**BRANO FORNITO:**

------------------------------

L’incontro
ha l’obiettivo di coniugare la ricostruzione post sisma, della quale ci siamo
molto occupati dal 2016 ad oggi, con quello meno eclatante ma non meno grave
dello spopolamento dei Comuni non riguardati dal tema della ricostruzione,
nella convinzione che oggi vivere o fare impresa non è meno difficile a
Pescorocchiano di quanto non lo sia a Borbona, cioè in uno dei Comuni del
cratere, come ci dirà Di Gaspare, Sindaca del Comune. E nella convinzione che
le condizioni di vita nelle megalopoli sono sempre più insostenibili e che
tante persone vorrebbero trovare altrove condizioni di vita migliori.
Perciò con
i nostri importanti ospiti di oggi faremo il punto sulla ricostruzione,
conditio sine qua non di ogni discorso sul futuro, ma proporremo anche
un’ottica di analisi del problema, più ampia, suggerita innanzitutto dai dati
demografici.
Abbiamo messo
a confronto i dati della popolazione dei 73 Comuni della provincia di Rieti
utilizzando i dati al 31/12/2001, al 31/12/2015, l’anno antecedente al sisma e
l’ultimo dato disponibile quello al 31/12/2021.
Nel primo
confronto, 2001-2015, perdono abitanti 34 Comuni su 73, nel secondo
confronto, 2015-2021, 67 Comuni su 73.
Non
dissimile l’andamento demografico dei 15 Comuni del cratere: saldo negativo per
10 Comuni su 15 nel primo confronto e 15 su 15 nel secondo.
Esenti dal
problema spopolamento sembrano essere solo Belmonte, Fara Sabina, Montasola,
Poggio Moiano, Scandriglia, Selci e Toffia.
Lo
spopolamento di questo territorio non è un fenomeno nuovo, né recente, né
riguardante solo i nostri Comuni.
Le ondate
migratorie degli anni ‘50 e’60, quella della metà degli anni ‘70 hanno
riguardato tutto il Paese, in particolare la dorsale appenninica, ma non solo.
La sola
ondata migratoria precipua del nostro territorio è quella seguita alla
istituzione nel 1965 del Consorzio industriale Rieti – Cittaducale.

------------------------------

**MATERIALE FORNITO:**

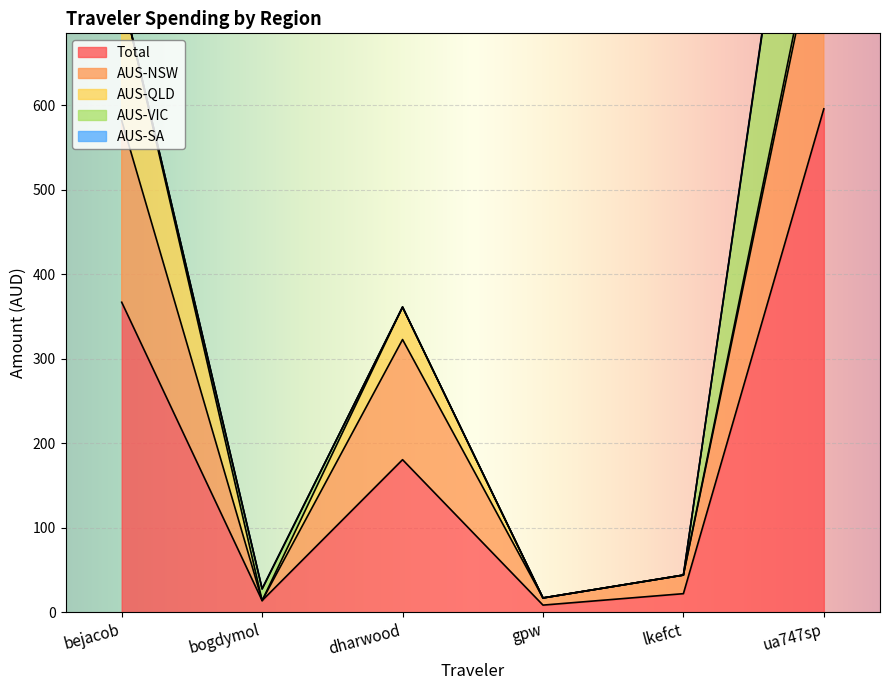

Which series has the largest total across all categories?

Total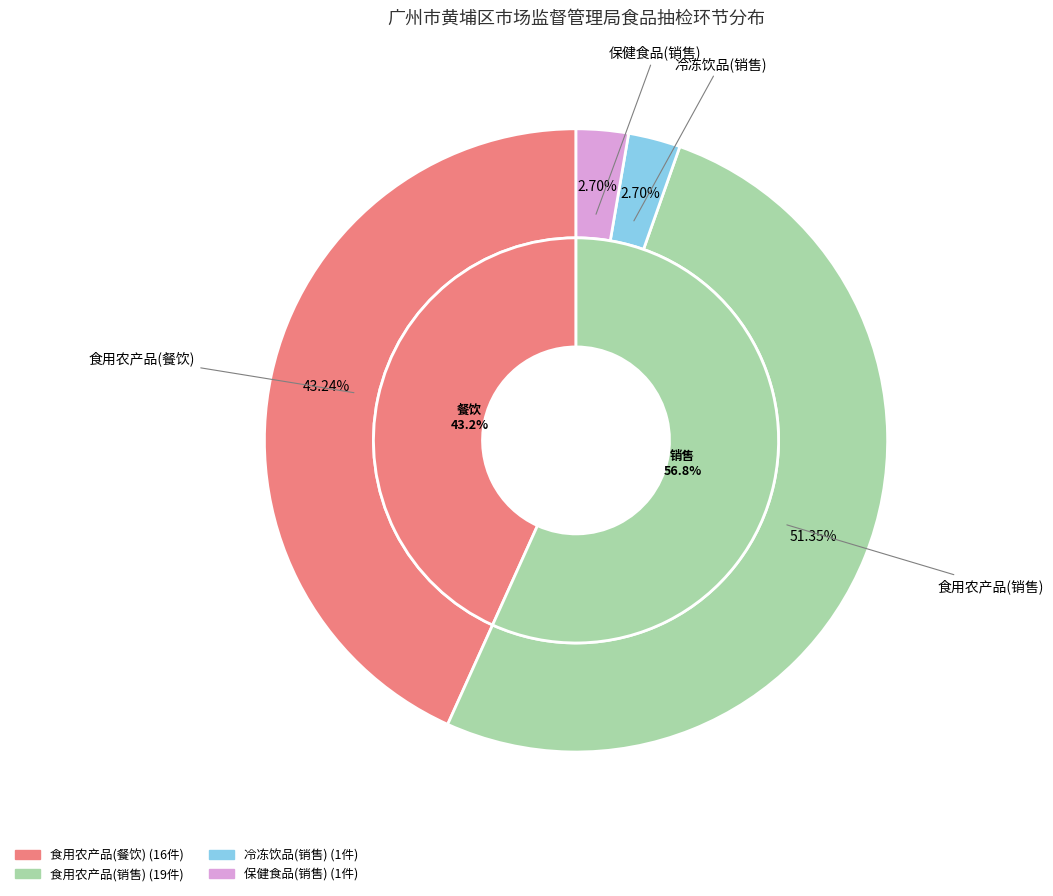

To the nearest percent, what is the difference between the 餐饮 and 销售 slice percentages?

14%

------------------------------

**I TUOI COMPITI:**
- 1) Per favore, riscrivi in forma più breve il paragrafo del brano sullo spopolamento che inizia con «L’incontro ha l’obiettivo», mantenendone i fatti principali.
- 2) Secondo il brano sullo spopolamento, quanti dei 73 Comuni della provincia di Rieti perdono abitanti nel confronto 2015-2021?
- 3) Elenca tutti i Comuni che, secondo il brano sullo spopolamento, sembrano esenti dal problema dello spopolamento.

**RISULTATI PER COMPITO:**
- 1) L’incontro vuole unire il tema della ricostruzione post sisma, molto seguita dal 2016, a quello dello spopolamento dei Comuni non toccati dalla ricostruzione. Si basa su due convinzioni. La prima è che vivere o fare impresa a Pescorocchiano non sia meno difficile che a Borbona, Comune del cratere. La seconda è che la vita nelle megalopoli sia sempre più insostenibile e che molti vorrebbero trovare altrove condizioni migliori.

- 2) 67 Comuni su 73.

- 3) Belmonte, Fara Sabina, Montasola, Poggio Moiano, Scandriglia, Selci, Toffia.